Menteri Koperasi Ajak UMKM Persis Tingkatkan Kualitas Produk

Menteri Koperasi (Menkop) Ferry Juliantono mengajak para pelaku Usaha Mikro, Kecil, dan Menengah (UMKM), khususnya yang berada di bawah naungan organisasi masyarakat Persatuan Islam (Persis), untuk meningkatkan kualitas produk dan kapasitas produksi agar mampu mengisi gerai-gerai ritel modern milik Koperasi Desa/Kelurahan Merah Putih di seluruh Indonesia. Hal ini disampaikan Ferry dalam acara Persis Ramadan Expo 2026 di Kota Bandung, Jawa Barat.

“Dalam setiap ritel modern, ada sekitar 4.000 jenis produk yang dijual di sana. Bila UMKM kita, termasuk UMKM binaan Persis, mampu memproduksi separuhnya saja, itu sudah sangat bagus,” ujar Ferry dalam keterangan tertulis di Jakarta.

Ferry menekankan bahwa pelaku UMKM harus mulai masuk ke sektor-sektor produksi seperti produk air mineral dalam kemasan, shampoo, kecap, sambal, roti, dan sebagainya. “Harus diproduksi dengan kualitas baik dan dengan harga kompetitif.
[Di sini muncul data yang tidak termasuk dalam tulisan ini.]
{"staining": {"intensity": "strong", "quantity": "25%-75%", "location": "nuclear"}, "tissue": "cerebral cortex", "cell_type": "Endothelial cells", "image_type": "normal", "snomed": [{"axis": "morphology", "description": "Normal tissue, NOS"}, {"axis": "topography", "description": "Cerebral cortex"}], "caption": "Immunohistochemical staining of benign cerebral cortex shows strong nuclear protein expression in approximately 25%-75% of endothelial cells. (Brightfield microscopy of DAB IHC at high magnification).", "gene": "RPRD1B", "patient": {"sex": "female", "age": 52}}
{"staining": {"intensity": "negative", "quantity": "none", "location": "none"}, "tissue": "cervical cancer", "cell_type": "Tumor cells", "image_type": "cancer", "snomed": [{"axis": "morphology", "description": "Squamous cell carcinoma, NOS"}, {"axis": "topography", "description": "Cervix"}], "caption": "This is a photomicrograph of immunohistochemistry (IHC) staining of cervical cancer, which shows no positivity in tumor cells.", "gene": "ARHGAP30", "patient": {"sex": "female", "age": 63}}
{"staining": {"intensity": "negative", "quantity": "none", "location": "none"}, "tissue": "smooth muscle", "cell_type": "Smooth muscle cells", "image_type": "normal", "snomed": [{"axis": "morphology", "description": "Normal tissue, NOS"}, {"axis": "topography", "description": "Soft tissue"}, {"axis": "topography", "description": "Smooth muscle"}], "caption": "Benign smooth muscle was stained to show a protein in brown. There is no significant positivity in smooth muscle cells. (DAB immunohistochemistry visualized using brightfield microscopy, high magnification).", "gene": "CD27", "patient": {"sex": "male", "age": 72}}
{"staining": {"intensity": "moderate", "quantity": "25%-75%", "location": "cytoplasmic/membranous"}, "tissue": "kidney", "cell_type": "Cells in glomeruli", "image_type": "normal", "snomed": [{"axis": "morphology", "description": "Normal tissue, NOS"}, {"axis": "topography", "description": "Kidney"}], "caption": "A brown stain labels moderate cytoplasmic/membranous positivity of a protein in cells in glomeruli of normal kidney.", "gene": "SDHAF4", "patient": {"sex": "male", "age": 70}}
Saya menjamin seluruh produk UMKM kita bisa dijual di gerai ritel Kopdes Merah Putih,” tambah dia.

Menkop juga menyebutkan bahwa para pelaku UMKM harus percaya diri mampu memenuhi seluruh kebutuhan pokok masyarakat. “Bila perlu, bikin pabrik dan industri besar milik umat sendiri,” ucap Menkop.

Dalam kesempatan tersebut, Ferry mengapresiasi Pimpinan Pusat (PP) Persis yang terus berkomitmen memperkuat ekonomi umat melalui kegiatan produktif seperti Ramadan Expo ini. “Kegiatan ini tidak hanya menjadi ajang promosi usaha, tetapi juga menjadi ruang kolaborasi ekonomi umat dan pemberdayaan masyarakat,” kata Ferry.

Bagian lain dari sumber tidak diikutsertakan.